Ed è proprio quello che ha voluto portare nella sua Lazio. Facilitato dal taglio di qualche ramo marcio ha parlato faccia a faccia con tutti: «Vinciamo uniti o andiamo tutti a fondo». Tradotto o ci aiutiamo oppure non sarò il solo a finire male. In quel rovente luglio sulle Dolomiti erano i punti interrogativi a dominare la scena, oggi invece ci sono quelli esclamativi per una squadra che ha conquistato tutti con il suo gioco e il suo entusiasmo. I biancocelesti hanno capovolto il mondo prendendosi per mano e lottando da squadra. Anche la gestione dei casi più spinosi, vedi Keita, è stata praticamente perfetta. Balde è stato messo nelle condizioni di capire i suoi errori e di trasformare le sue bizze in punti di forza per il gruppo. Quello stesso gruppo che al tempo stesso ha capito quanto quel ragazzino fosse importante. E oggi il senegalese è un punto di forza. Certo non è tutto rose e fiori, ma di sicuro tanto è cambiato.

IL PROCESSO
Inzaghi è stato poi bravissimo ad inserire quei tanti giovani, figli suoi, che per lui sono disposti a dare il 120% ogni volta che scendono in campo. Ecco allora che Murgia entra e segna, così come Lombardi, e Strakosha vola da un palo all’altro.
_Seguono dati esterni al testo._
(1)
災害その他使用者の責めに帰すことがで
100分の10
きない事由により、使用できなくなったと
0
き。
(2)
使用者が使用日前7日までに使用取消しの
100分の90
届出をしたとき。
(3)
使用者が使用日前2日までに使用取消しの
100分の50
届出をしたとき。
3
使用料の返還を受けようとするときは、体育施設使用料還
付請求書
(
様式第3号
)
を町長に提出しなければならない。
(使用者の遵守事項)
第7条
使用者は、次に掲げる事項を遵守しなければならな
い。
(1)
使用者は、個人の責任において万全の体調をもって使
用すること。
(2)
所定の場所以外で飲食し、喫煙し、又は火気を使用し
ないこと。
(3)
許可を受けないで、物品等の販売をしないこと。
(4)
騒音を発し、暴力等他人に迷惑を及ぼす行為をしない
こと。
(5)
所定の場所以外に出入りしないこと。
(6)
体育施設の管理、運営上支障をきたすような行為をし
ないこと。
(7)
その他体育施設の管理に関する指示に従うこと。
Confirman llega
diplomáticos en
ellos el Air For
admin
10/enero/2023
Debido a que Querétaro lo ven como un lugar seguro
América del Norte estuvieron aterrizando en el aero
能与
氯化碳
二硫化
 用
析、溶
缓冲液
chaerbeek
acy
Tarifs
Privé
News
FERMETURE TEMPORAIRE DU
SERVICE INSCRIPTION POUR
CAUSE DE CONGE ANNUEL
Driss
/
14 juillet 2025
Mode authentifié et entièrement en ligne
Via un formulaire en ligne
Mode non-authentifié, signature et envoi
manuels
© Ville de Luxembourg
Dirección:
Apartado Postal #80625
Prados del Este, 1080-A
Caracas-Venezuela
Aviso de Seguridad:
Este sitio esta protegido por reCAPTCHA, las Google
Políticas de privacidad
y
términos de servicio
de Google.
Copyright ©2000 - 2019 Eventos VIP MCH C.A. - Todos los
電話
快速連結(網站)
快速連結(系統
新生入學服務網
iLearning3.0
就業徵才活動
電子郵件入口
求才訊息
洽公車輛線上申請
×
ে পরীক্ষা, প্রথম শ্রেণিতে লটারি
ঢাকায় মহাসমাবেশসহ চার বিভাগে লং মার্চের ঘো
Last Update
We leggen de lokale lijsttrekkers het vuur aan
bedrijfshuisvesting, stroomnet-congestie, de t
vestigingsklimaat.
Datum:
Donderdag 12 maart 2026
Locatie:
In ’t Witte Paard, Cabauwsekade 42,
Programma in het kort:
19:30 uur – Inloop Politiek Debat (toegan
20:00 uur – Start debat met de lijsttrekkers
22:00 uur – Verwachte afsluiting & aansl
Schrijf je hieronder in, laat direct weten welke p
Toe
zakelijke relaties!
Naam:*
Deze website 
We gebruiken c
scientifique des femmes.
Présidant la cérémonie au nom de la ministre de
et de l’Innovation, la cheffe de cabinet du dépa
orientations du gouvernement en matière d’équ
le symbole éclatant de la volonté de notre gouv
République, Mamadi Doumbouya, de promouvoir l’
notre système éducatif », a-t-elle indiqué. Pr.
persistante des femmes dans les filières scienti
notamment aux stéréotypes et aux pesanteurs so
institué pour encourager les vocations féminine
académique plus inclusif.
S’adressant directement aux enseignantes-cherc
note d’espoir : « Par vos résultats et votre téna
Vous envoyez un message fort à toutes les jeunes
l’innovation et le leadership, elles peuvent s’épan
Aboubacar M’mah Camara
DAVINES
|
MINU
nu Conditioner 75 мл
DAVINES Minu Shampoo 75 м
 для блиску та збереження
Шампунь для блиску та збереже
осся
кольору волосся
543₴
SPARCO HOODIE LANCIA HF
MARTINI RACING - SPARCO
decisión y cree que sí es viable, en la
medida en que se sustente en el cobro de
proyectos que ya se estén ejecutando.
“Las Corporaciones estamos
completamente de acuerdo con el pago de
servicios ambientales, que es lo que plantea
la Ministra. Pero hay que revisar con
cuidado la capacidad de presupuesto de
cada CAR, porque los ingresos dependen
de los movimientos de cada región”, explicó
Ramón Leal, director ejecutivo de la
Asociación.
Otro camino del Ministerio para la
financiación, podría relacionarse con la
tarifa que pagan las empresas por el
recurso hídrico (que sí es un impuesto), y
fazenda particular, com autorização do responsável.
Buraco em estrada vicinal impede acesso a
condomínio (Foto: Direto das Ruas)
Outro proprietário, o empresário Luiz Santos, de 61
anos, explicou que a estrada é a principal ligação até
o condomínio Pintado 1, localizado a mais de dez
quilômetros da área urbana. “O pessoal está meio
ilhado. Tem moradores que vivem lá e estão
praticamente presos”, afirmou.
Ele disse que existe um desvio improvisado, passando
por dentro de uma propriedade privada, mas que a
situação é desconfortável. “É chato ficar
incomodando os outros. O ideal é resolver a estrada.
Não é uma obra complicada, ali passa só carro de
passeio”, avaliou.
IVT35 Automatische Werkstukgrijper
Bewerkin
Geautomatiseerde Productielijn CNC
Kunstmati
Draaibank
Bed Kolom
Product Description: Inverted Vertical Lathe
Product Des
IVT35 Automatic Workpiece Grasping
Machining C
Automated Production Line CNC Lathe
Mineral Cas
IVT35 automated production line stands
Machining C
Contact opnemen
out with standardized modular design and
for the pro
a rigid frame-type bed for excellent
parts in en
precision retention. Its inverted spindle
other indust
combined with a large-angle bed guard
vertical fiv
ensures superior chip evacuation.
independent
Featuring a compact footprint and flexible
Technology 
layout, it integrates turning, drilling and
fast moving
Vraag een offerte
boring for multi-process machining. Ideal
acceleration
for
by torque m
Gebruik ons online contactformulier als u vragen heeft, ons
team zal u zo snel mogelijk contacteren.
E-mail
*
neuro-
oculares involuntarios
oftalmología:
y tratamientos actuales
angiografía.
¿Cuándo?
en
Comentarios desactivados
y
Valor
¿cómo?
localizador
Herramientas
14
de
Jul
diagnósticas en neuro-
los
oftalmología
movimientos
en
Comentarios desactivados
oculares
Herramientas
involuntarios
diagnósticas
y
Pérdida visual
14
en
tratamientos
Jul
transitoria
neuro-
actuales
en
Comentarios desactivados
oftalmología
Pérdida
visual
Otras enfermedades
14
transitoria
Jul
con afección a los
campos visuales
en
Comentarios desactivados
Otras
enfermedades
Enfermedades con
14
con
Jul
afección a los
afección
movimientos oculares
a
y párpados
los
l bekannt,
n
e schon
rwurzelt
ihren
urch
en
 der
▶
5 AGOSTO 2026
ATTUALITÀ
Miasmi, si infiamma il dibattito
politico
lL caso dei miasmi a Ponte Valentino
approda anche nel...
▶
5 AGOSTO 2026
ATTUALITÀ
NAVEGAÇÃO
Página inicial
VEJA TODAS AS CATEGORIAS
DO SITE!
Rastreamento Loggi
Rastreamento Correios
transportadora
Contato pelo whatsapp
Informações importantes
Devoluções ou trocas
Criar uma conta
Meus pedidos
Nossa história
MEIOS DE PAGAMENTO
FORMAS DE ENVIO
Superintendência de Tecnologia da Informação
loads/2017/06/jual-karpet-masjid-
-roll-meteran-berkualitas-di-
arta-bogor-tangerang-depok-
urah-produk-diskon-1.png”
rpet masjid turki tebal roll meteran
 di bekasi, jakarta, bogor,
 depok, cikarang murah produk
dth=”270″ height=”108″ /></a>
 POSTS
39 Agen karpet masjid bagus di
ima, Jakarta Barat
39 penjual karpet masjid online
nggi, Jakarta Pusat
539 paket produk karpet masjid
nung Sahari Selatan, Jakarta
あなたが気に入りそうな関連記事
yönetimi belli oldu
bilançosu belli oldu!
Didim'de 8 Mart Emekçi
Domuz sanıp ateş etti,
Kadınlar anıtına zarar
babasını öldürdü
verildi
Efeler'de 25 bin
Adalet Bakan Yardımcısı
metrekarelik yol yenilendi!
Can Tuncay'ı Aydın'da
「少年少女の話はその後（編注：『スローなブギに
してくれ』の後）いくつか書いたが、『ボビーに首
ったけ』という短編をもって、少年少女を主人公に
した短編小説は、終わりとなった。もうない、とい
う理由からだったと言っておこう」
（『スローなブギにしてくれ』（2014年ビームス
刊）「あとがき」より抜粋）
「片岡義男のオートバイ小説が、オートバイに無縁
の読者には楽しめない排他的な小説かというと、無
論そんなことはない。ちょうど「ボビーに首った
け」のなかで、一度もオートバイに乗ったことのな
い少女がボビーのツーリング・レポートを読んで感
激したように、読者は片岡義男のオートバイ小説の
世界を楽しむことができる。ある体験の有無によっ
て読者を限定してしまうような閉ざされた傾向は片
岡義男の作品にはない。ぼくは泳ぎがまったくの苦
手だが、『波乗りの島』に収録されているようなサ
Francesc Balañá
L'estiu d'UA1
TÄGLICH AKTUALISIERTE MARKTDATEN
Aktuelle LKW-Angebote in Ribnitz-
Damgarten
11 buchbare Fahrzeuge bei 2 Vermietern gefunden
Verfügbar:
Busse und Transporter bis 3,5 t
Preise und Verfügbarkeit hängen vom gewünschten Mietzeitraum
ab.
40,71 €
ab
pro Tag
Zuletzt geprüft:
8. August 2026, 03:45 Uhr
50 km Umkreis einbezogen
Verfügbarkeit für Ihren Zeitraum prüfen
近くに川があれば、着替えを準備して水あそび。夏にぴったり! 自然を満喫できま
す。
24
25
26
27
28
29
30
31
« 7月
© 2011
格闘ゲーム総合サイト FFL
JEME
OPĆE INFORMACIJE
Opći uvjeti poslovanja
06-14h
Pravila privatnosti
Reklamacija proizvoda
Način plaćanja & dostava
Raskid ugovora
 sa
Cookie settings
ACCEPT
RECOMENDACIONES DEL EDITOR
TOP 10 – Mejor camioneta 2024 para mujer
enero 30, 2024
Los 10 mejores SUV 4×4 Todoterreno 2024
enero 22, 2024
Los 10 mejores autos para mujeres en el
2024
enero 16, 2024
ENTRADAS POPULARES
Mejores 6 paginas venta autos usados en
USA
I veterani poi si sono stretti intorno al tecnico biancoceleste e lo aiutano costantemente nella gestione. Parolo, Radu e Lulic, i tre tenori pronti a cantarle a chiunque sgarri. Biglia invece è l’espressione di Inzaghi in mezzo al campo. E’ lui a dare le direttive ai compagni e a prenderseli sulle spalle per trascinarli verso il traguardo. L’appetito poi vien mangiando e così Felipe Anderson, seppur non con un sorriso smagliante, corre avanti e indietro per tutta la fascia, macinando chilometri e rinunciando qualche volta ad usare le sue energie per i dribbling ed impiegandole invece per qualche recupero palla. Il brasiliano si è trasformato e ora alterna fioretto e sciabola. Davanti poi c’è Ciro il Grande. Una fenice biancoceleste. Immobile è rinato grazie alla Lazio e non smette più di segnare e infrangere record. È proprio questa unione che ha permesso ad Inzaghi di poter cambiare la Lazio, plasmandola continuamente e facendola diventare una creatura camaleontica. Il sacrificio alla base del successo.

IL PARADOSSO
Ed è stato proprio il derby d’andata a solidificare un gruppo che aveva già dato prova della sua forza. L’errore di Wallace ed il ko avrebbero potuto seppellire una squadra giovane e inesperta ed invece da quel tonfo la Lazio si è rialzata più forte nei singoli e nel gruppo. Essere sconfitti dai giallorossi ha dato rabbia e fame di vittorie e non è un caso che nei due successivi i biancocelesti si siano trasformati. Straordinaria prova corale nel 2-0 dell’andata, stessa situazione al ritorno, nonostante la partita sia finita 3-2 per la Roma. Mai sconfitta fu tanto dolce. Al di là dei moduli e degli interpreti, Inzaghi punta sul suo gruppo, sui suoi ragazzi per regalare un’altra gioia infinita ai tifosi.